■ **WHAT TO WORK ON**: Reproduce only the lines below from the line containing "Monochromes" to the line containing "你熱愛紀錄片嗎？想看看同學們如何用影像捕捉台灣", exactly as written, with both end lines kept. Omit the pictures.

BEGIN

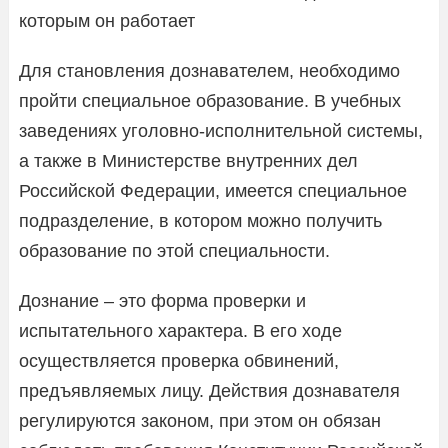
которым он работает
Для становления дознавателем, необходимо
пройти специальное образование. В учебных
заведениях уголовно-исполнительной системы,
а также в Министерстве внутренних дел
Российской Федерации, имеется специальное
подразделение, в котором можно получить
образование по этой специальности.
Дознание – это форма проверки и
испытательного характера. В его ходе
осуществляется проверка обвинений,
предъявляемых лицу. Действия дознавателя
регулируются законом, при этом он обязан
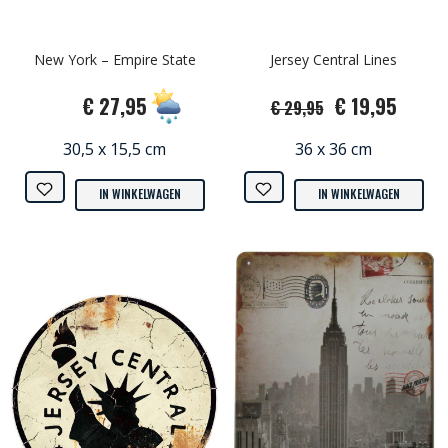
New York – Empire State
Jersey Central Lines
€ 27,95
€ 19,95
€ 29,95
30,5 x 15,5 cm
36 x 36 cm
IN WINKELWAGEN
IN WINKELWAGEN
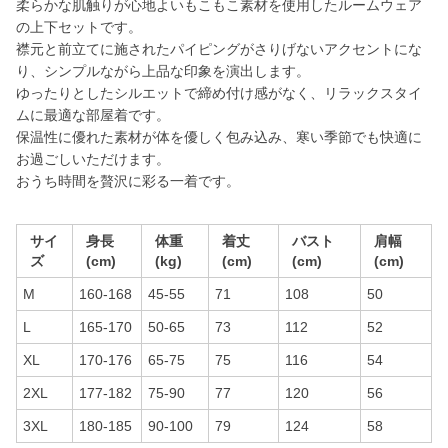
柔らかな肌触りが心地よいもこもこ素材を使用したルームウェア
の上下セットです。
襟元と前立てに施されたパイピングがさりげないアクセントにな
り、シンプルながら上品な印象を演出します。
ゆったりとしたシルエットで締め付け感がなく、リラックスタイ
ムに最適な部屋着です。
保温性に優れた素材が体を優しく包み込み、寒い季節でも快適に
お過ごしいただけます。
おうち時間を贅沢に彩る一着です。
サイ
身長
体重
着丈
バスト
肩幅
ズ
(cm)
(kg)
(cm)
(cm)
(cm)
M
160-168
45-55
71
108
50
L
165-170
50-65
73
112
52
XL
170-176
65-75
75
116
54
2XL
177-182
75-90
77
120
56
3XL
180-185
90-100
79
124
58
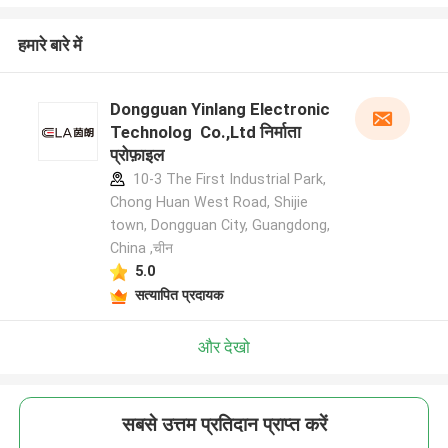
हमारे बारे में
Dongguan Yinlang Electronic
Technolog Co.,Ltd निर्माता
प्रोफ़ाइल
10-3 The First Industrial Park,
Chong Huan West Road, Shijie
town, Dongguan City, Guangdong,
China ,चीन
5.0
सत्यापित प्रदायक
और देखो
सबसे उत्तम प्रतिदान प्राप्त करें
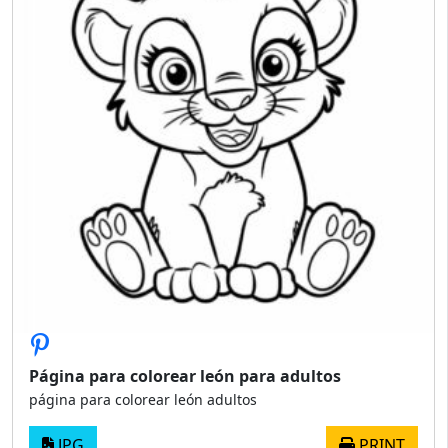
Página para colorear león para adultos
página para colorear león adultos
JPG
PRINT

END
BEGIN

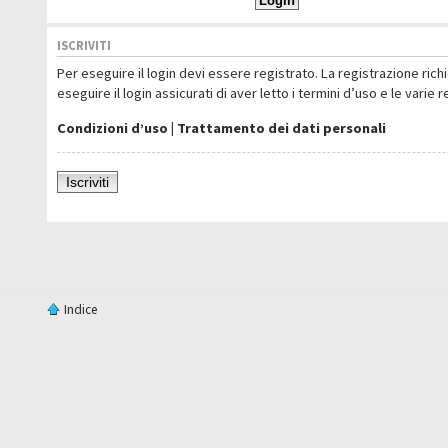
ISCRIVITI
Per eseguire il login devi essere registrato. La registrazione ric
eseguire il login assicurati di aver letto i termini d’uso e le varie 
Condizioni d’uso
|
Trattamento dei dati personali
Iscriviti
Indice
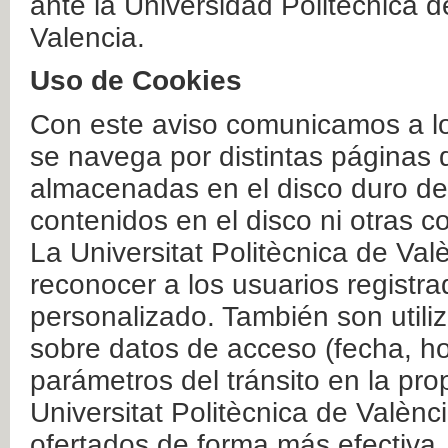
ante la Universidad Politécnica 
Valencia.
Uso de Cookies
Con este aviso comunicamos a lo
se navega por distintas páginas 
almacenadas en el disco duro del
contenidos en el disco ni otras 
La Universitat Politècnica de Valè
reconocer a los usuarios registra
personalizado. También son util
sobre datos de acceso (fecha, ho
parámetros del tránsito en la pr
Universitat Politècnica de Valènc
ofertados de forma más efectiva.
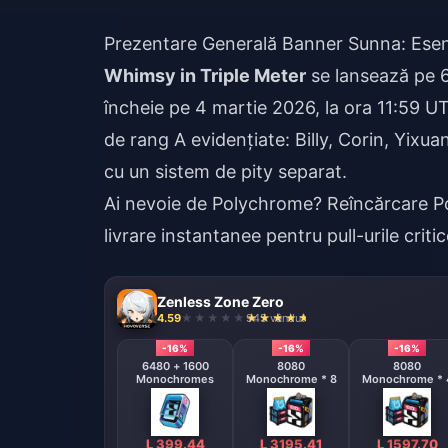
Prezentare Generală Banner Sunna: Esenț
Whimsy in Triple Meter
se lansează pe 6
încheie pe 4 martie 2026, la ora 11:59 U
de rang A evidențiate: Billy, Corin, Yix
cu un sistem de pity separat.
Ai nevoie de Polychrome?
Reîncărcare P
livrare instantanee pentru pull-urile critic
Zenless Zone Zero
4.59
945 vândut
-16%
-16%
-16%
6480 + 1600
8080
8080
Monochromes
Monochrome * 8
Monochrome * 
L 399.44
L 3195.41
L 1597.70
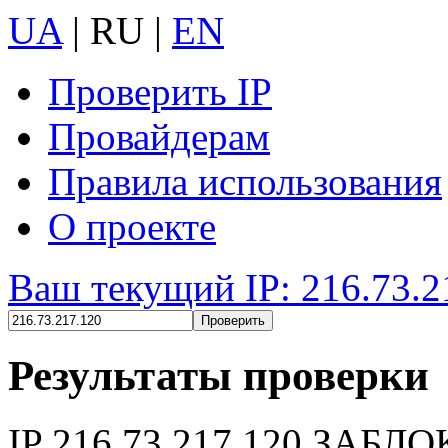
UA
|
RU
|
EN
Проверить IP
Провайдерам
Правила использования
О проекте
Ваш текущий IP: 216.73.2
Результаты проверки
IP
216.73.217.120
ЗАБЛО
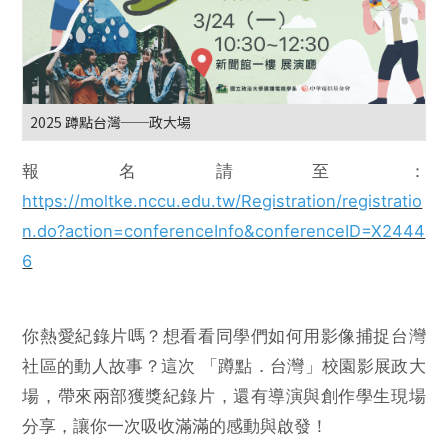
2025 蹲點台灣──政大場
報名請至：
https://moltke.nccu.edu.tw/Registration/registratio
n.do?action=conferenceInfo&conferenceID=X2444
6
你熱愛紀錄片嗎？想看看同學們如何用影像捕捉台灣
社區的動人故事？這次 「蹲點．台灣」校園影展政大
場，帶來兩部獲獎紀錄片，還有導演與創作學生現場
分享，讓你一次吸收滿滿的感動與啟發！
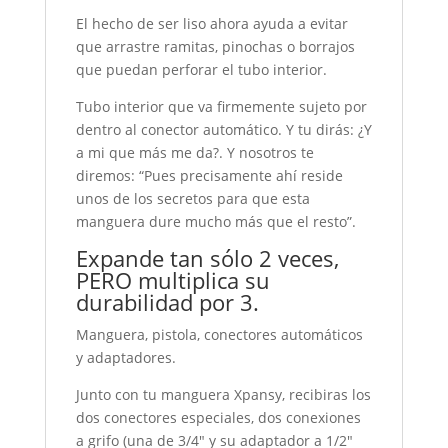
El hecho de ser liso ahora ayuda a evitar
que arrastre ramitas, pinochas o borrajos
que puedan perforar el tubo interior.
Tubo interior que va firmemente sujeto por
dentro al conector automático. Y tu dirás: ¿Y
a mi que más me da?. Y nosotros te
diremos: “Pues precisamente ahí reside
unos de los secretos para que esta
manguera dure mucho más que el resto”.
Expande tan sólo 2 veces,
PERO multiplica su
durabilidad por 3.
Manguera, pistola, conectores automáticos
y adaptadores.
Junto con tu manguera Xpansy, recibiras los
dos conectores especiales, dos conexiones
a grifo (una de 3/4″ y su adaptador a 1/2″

END

■ **YOUR SOLUTION**:
Monochromes
Monochrome * 8
Monochrome * 
L 399.44
L 3195.41
L 1597.70
UA
|
RU
|
EN
Проверить IP
Провайдерам
Правила использования
О проекте
Ваш текущий IP: 216.73.2
Результаты проверки
IP
216.73.217.120
ЗАБЛО
2025 蹲點台灣──政大場
報名請至：
https://moltke.nccu.edu.tw/Registration/registratio
n.do?action=conferenceInfo&conferenceID=X2444
6
你熱愛紀錄片嗎？想看看同學們如何用影像捕捉台灣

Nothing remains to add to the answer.